> _本文抜粋_:
俳人にも陰陽、太陽と月があるとするなら、藤田湘子はまちがいなく太陽の人である。太陽のまわりには、あまり似過ぎた恒星は近付けない。しかし、その光りを受け、南瓜のごとく花開くことはできるはずである。
月明の一痕としてわが歩む
日のみちを月またあゆむ朴の花
などの愛誦句にまた新しい一句が加わった。
2001.08.22(Wed)
空は青いという
いや
空はいつも虹色なのでは
あるまいか
あらゆる波長の光が
目の前を飛び交い
激しく散乱する
鳥図明児(ととあける)
■コミック『虹神殿』新装版/ 新書館
台風11号がこともなく過ぎ去っていった。快晴。
青空を背景に、五台山、とっくに刈入の終わった田圃、台風後とも思えない静かな流れの国分川、といつもの風景が広がる。
偶然のぞいた古書店で、背表紙の絵に吸い寄せられるように『虹神殿』を見つけた。昨年10月末、やはり古書店で見つけた1、2巻を楽しんだが、残念ながら結末ともいうべき3巻が欠けていた。それが、合本になった新装版(といっても1987年)が出ていたのである。また始めから読み直し、しっかり楽しんでしまった。
主人公サーナン・ハーシのイスラムっぽい衣装もさることながら、シトリと名付けられた馬や壁面、小物に描画された馬や鹿紋様が作者の好みを伺わせ、実に共感できるのである。

(データセット抜粋)
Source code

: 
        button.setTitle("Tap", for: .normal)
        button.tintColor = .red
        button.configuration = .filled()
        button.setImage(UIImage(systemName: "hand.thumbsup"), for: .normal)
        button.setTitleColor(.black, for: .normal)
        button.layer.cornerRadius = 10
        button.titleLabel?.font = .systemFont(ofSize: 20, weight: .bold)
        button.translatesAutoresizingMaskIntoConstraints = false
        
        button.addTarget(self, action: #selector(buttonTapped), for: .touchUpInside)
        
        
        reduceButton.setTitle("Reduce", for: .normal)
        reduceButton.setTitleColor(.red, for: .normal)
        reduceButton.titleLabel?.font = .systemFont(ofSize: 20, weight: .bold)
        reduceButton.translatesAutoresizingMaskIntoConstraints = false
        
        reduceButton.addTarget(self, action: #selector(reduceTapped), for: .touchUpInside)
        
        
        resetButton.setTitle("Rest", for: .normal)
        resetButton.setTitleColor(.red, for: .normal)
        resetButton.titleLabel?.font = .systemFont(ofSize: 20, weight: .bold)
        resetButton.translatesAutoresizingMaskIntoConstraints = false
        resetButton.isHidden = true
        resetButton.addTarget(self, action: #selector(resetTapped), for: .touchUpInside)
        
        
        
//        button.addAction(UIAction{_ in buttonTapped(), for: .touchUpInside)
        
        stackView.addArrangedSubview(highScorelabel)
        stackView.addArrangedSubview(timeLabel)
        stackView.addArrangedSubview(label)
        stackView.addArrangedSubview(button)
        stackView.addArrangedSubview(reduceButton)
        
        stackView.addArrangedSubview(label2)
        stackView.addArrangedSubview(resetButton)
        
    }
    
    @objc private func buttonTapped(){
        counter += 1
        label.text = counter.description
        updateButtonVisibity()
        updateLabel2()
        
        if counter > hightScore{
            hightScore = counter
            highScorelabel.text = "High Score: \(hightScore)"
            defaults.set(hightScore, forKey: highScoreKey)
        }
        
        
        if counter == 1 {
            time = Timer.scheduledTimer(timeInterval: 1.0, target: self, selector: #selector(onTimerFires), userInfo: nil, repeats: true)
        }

> _求められる作業_: 漫画『虹神殿』に触れた本文抜粋を、最後の文の後から書き進めてください。

> _以下に解答_:
奇跡を起こす力もなく、永遠の命も持たないテセラン神。センチメンタルな話ではあるが、涙にあふれた目は、確かに虹色の空を見せてくれた。
2001.08.21(Tue)
作家、中上健次は和歌山県新宮市の被差別部落に生まれ、その場所を「路地」と呼んで小説に描き続けた。
文化往来より
■『日本經濟新聞』2001年8月20日、日刊36面/ 日本經濟新聞社
午前中、しばし小雨。台風が近付いていると言っても、ビルの中にいるとほとんど忘れていられる。風音に耳を澄ませば、確かに強風のようでもあるが、SLAVA(スラヴァ)のアヴェ・マリアでも流しておけば、まず解らない。
しかし、落葉広葉樹の葉には無惨な風で、ケヤキなど幹からの水分供給が止まってしまったかのように、あえいでいる。私は向い風に身体を倒し、ちょっぴり台風の風を楽しんだ。木々に申し訳ないと思いながらも。高知市では雨の少ない風台風である。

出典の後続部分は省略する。